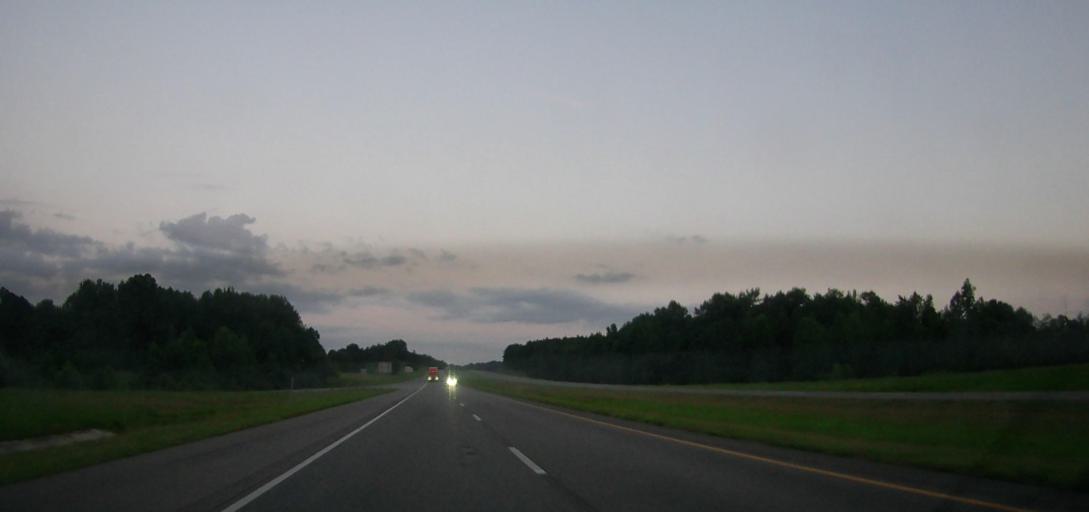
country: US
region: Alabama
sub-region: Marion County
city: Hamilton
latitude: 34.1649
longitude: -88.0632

+--

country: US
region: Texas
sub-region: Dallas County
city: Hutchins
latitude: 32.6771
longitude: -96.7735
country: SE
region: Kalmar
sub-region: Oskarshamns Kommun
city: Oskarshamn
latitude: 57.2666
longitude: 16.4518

+--

_AIM OF THE EXERCISE_. Display every line of the records above that contains the string "region", treating uppercase and lowercase letters as distinct.

_REPLY_.
region: Alabama
sub-region: Marion County
region: Texas
sub-region: Dallas County
region: Kalmar
sub-region: Oskarshamns Kommun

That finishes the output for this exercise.